- The point has been made a bazillion times before, so George Packer's lengthy look at how broken the U.S. Senate is doesn't break much new ground. One thing it does highlight is that the Senate lacks a clear identity. An attempt at achieving an aristocracy in America? A bad imitation of the House of Lords? A check on the fleeting passions of the public? But even with an identity, Packer makes clear the various archaic rules of the body would remain a formidable obstacle to reform.
- A Ben Nelson flak has denied the Nebraska senator will switch parties if the GOP makes big gains in November, but that's not the only speculation in this Joe Klein post that is suspect.
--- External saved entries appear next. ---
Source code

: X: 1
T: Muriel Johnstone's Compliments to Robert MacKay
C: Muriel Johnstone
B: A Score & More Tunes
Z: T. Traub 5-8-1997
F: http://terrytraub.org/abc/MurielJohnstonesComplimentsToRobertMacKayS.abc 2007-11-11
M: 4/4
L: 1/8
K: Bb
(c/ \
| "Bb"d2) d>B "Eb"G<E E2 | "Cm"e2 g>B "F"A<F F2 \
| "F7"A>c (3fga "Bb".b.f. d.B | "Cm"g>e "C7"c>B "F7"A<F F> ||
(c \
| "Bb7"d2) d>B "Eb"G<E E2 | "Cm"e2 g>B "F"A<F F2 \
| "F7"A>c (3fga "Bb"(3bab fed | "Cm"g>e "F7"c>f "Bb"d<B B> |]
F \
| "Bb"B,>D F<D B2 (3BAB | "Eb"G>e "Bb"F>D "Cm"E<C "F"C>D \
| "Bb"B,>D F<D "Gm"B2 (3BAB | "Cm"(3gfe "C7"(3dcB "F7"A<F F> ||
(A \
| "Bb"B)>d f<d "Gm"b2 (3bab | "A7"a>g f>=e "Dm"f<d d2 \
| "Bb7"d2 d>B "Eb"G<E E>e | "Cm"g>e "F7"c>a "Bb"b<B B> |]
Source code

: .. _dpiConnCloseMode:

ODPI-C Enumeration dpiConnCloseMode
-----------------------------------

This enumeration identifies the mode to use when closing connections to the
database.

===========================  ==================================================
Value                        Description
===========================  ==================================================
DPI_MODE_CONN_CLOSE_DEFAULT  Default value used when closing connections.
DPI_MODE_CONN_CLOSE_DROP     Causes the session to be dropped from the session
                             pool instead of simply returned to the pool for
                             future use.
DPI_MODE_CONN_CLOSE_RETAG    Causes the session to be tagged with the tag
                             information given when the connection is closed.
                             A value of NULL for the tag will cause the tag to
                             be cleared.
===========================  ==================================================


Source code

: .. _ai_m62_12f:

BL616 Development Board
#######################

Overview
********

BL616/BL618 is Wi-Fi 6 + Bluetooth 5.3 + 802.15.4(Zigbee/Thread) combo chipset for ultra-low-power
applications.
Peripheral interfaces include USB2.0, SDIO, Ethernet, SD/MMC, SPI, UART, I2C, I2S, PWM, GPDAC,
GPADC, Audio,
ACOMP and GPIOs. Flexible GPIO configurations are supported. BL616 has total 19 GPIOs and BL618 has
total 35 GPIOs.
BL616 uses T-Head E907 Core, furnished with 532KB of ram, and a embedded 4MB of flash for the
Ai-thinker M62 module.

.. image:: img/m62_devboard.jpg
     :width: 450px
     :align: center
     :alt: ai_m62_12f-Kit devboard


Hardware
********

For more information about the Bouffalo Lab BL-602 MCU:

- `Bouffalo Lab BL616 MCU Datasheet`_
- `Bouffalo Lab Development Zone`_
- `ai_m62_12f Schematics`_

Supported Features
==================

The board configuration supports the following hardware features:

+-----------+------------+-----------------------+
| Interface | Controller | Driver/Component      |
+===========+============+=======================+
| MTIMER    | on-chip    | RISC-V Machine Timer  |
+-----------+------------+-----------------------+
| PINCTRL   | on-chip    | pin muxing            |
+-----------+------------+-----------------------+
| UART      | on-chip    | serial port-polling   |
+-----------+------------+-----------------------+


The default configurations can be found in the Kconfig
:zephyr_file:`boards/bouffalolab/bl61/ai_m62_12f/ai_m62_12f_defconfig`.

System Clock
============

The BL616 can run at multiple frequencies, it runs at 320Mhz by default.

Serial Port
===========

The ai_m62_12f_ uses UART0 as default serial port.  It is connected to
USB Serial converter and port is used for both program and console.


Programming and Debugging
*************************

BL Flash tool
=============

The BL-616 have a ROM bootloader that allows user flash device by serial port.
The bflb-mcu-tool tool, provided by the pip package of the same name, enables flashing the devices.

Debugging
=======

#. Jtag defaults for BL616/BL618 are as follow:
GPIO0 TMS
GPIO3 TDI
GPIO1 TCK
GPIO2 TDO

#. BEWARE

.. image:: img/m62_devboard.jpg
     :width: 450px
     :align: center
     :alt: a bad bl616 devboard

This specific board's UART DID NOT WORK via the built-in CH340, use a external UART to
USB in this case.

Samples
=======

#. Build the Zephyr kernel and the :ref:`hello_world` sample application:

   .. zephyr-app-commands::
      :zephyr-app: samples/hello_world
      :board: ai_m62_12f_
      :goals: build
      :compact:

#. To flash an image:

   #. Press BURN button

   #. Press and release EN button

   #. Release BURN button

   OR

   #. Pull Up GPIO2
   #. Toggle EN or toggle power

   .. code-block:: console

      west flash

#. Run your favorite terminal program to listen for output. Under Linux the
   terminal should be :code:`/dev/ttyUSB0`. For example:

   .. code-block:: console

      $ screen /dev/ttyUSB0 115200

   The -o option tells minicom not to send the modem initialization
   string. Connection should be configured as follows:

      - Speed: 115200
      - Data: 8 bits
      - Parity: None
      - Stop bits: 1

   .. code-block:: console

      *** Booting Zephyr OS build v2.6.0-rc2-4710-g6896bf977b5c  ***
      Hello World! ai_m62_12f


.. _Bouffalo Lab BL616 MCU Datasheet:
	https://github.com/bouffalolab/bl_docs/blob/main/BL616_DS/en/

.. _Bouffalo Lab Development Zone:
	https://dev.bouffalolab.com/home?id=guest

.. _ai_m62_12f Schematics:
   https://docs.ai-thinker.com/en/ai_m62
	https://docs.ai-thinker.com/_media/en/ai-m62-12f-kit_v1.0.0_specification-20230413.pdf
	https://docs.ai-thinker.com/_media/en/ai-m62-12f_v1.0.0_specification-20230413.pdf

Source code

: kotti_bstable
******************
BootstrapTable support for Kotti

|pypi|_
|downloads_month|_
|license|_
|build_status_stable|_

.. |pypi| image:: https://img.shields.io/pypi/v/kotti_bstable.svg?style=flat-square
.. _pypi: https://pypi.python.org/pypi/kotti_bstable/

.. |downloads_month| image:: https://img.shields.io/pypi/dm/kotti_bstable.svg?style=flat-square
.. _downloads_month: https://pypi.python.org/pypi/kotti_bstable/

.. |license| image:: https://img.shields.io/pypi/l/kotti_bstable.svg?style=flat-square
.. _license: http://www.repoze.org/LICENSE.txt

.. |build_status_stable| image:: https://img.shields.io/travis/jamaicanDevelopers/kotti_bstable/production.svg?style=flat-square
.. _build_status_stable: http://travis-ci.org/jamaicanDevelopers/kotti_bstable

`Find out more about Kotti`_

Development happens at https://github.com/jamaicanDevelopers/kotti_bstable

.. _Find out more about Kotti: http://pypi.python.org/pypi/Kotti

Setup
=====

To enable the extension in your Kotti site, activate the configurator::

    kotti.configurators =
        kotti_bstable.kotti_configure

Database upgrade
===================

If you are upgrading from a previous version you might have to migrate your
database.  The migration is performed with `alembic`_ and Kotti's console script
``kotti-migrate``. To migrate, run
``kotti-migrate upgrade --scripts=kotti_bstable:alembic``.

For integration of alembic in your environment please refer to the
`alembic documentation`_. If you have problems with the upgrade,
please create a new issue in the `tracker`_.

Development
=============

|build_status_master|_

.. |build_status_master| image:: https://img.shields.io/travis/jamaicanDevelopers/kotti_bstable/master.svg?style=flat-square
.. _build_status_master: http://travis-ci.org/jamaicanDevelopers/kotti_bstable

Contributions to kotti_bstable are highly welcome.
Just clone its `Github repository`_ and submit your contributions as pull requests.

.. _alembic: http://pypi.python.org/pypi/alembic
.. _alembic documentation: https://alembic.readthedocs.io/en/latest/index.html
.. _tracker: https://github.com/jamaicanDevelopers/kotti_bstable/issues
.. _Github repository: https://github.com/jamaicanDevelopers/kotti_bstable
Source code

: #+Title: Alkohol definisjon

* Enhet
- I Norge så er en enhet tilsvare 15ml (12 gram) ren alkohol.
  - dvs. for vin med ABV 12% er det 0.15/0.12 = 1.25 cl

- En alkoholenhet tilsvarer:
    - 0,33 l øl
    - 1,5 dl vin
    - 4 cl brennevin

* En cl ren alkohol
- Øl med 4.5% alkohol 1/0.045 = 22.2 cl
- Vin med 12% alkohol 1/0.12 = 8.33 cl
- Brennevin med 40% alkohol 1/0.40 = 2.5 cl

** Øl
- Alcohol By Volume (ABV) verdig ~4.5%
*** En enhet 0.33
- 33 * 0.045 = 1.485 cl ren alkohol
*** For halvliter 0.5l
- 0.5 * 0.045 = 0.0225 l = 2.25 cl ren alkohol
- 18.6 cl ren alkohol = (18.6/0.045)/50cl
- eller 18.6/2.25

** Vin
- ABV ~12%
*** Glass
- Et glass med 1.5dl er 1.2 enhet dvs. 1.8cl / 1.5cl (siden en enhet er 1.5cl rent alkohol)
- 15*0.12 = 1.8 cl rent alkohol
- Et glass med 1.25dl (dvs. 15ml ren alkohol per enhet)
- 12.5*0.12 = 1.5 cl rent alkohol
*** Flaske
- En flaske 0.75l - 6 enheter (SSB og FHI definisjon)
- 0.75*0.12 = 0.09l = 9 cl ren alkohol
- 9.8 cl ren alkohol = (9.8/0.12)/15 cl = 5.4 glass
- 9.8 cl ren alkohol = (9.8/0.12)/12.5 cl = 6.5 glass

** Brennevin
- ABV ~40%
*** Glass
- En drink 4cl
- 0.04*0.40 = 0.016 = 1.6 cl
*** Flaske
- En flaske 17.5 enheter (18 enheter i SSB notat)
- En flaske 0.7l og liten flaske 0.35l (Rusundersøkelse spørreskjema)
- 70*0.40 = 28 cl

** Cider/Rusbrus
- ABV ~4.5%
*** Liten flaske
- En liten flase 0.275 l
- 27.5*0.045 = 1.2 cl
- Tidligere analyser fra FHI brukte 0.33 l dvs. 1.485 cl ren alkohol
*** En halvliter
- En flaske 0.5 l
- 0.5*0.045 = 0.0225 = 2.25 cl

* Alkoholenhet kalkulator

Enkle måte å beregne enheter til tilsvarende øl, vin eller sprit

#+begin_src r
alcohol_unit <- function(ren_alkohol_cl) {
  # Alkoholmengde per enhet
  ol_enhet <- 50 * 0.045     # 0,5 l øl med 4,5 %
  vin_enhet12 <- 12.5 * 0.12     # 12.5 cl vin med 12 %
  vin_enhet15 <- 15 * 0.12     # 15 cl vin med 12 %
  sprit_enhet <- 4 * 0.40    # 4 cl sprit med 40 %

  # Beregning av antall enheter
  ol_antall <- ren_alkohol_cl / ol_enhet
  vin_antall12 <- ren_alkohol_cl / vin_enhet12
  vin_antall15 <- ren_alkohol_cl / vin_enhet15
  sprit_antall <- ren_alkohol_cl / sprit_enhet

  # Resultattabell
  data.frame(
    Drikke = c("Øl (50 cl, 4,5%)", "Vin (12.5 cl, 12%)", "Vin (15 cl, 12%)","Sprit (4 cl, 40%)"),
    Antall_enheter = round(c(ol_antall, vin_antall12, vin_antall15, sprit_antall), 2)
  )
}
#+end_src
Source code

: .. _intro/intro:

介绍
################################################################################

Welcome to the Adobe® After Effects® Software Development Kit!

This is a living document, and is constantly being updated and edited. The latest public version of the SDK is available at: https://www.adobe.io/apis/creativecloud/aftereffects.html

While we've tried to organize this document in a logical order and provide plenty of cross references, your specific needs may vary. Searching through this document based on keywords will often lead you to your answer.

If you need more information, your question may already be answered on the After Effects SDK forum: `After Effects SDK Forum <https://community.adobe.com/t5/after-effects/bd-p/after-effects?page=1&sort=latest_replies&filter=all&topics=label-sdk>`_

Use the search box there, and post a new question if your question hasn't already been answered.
Klein writes, "If Charlie Crist wins running as an Independent in Florida, then a three-member Independent caucus -- Nelson, Crist and Joe Lieberman -- could have the clout to determine which party organizes the Senate." I doubt Republicans will let Crist caucus with them, Nelson's still a Democrat, so that leaves the "clout" of Joe Lieberman. Not persuasive.
- Frequently the public gives schizophrenic responses to poll questions, but sometimes pollsters give an assist, as with this terrible CNN poll. Questions such as which party "is patriotic" and "agrees with you on issues you care about" do not offer much insight into the partisan preferences of Americans. And I love the leading questions "some people" think the government should "promote traditional values" or "is trying to do too many things that should be left to individuals and businesses." I wonder who these people are!
- Weekend Remainders: Visualizing Washington, D.C., in 1791; Damon Linker on the decline of Norman Podhoretz and Commentary; John Boehner celebrates ignorance and demagoguery; and who created the 1990s surplus, Clinton or the GOP?